Measureable real valued function\(f\): If \((X,\mathcal{M})\) and (\(Y,\mathcal{N}\)) are measureable spaces, a mapping \(f: X \rightarrow Y\) is called measureable if \(f^{-1} (E) \in \mathcal{M} \forall E \in \mathcal{M}\). When \(f: X \rightarrow R\), then it is called a measureable real valued function. This as seen in the table is the R.V equivalent.

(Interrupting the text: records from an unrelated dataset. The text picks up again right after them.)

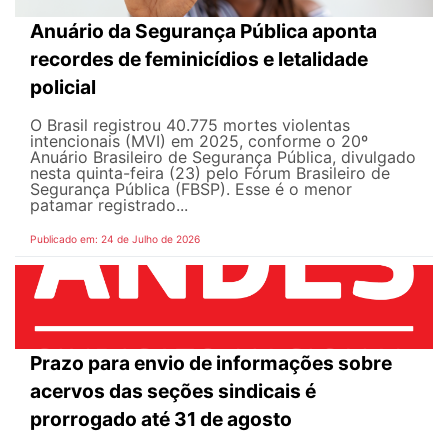
Anuário da Segurança Pública aponta
recordes de feminicídios e letalidade
policial
O Brasil registrou 40.775 mortes violentas
intencionais (MVI) em 2025, conforme o 20º
Anuário Brasileiro de Segurança Pública, divulgado
nesta quinta-feira (23) pelo Fórum Brasileiro de
Segurança Pública (FBSP). Esse é o menor
patamar registrado...
Publicado em: 24 de Julho de 2026
Prazo para envio de informações sobre
acervos das seções sindicais é
prorrogado até 31 de agosto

Now let’s use this notion and an example to rethink a few things. Say we have an experiment where we toss 3 fair coins simultaneously. Let our random variable \(V\) denote the no. of heads in this experiment. Depending on the throw it can take on any of these 4 values i.e \(Val(V) = \{0,1,2,3\}\). Therefore, there is a probability measure assosiated with this random variable. But how do we specify it? One way to specify it is to directly state the probability of each value this random variable can take, i.e \(P(V = v)\). This is simply the Probability Mass Function. Similarly, we can also define the CDF and PDF (for continous R.V’s). Therefore, these functions are used to specify the probability measure assosiated with a random variable. Hence, they are not probabilities but rather representations of probability assosiated with a Random Variable.

References

[1] - Betancourt, Probability Theory

[2] - Folland, G. B. 1999. Real Analysis: Modern Techniques and Their Applications. New York: John Wiley; Sons, Inc.

[3] - Ross, S.M., 2006. A first course in probability (Vol. 7). Upper Saddle River, NJ: Pearson Prentice Hall.